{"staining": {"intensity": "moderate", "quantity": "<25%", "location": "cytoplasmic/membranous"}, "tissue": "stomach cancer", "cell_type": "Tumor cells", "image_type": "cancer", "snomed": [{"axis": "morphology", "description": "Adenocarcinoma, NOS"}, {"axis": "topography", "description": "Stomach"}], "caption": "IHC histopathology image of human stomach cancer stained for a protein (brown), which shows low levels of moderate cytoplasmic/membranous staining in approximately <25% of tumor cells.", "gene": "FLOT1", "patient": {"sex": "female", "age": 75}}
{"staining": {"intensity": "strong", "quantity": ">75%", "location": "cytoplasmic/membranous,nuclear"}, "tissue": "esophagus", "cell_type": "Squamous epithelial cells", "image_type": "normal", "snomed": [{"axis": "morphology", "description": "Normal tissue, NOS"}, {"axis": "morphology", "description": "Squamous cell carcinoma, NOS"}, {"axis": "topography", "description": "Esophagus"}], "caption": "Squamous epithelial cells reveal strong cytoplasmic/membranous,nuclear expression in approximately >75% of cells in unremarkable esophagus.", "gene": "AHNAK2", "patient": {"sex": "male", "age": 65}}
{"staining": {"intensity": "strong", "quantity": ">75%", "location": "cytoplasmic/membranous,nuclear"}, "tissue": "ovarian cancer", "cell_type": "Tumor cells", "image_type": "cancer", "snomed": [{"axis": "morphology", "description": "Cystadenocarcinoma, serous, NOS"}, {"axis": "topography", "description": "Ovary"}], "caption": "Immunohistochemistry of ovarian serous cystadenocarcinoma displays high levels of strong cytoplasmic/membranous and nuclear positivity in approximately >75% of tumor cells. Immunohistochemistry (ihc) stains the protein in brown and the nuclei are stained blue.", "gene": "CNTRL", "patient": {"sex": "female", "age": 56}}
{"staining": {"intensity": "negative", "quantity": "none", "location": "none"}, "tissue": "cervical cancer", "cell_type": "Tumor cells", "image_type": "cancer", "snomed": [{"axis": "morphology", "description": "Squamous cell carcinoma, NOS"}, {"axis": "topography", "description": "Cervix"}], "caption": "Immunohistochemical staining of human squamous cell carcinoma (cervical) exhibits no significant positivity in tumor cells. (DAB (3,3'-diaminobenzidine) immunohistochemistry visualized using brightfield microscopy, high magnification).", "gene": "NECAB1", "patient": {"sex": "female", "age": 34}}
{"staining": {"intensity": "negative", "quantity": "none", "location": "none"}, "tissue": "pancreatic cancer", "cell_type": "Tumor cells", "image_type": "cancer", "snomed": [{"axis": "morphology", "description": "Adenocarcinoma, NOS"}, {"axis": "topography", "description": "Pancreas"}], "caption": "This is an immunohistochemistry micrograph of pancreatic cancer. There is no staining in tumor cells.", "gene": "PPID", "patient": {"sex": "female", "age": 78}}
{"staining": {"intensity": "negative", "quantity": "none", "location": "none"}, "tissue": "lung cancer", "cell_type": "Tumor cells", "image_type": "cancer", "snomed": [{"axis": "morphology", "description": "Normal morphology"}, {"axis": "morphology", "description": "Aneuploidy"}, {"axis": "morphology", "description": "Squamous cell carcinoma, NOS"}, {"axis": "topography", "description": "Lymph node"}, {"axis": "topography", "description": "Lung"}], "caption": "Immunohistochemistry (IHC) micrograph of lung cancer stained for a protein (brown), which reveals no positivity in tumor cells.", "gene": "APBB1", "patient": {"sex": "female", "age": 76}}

..............................

EXERCISE DETAILS -
Please transcribe the records exactly from their first line through the line holding "of ovarian serous", and leave out all others.

ANSWER SPACE -
{"staining": {"intensity": "moderate", "quantity": "<25%", "location": "cytoplasmic/membranous"}, "tissue": "stomach cancer", "cell_type": "Tumor cells", "image_type": "cancer", "snomed": [{"axis": "morphology", "description": "Adenocarcinoma, NOS"}, {"axis": "topography", "description": "Stomach"}], "caption": "IHC histopathology image of human stomach cancer stained for a protein (brown), which shows low levels of moderate cytoplasmic/membranous staining in approximately <25% of tumor cells.", "gene": "FLOT1", "patient": {"sex": "female", "age": 75}}
{"staining": {"intensity": "strong", "quantity": ">75%", "location": "cytoplasmic/membranous,nuclear"}, "tissue": "esophagus", "cell_type": "Squamous epithelial cells", "image_type": "normal", "snomed": [{"axis": "morphology", "description": "Normal tissue, NOS"}, {"axis": "morphology", "description": "Squamous cell carcinoma, NOS"}, {"axis": "topography", "description": "Esophagus"}], "caption": "Squamous epithelial cells reveal strong cytoplasmic/membranous,nuclear expression in approximately >75% of cells in unremarkable esophagus.", "gene": "AHNAK2", "patient": {"sex": "male", "age": 65}}
{"staining": {"intensity": "strong", "quantity": ">75%", "location": "cytoplasmic/membranous,nuclear"}, "tissue": "ovarian cancer", "cell_type": "Tumor cells", "image_type": "cancer", "snomed": [{"axis": "morphology", "description": "Cystadenocarcinoma, serous, NOS"}, {"axis": "topography", "description": "Ovary"}], "caption": "Immunohistochemistry of ovarian serous cystadenocarcinoma displays high levels of strong cytoplasmic/membranous and nuclear positivity in approximately >75% of tumor cells. Immunohistochemistry (ihc) stains the protein in brown and the nuclei are stained blue.", "gene": "CNTRL", "patient": {"sex": "female", "age": 56}}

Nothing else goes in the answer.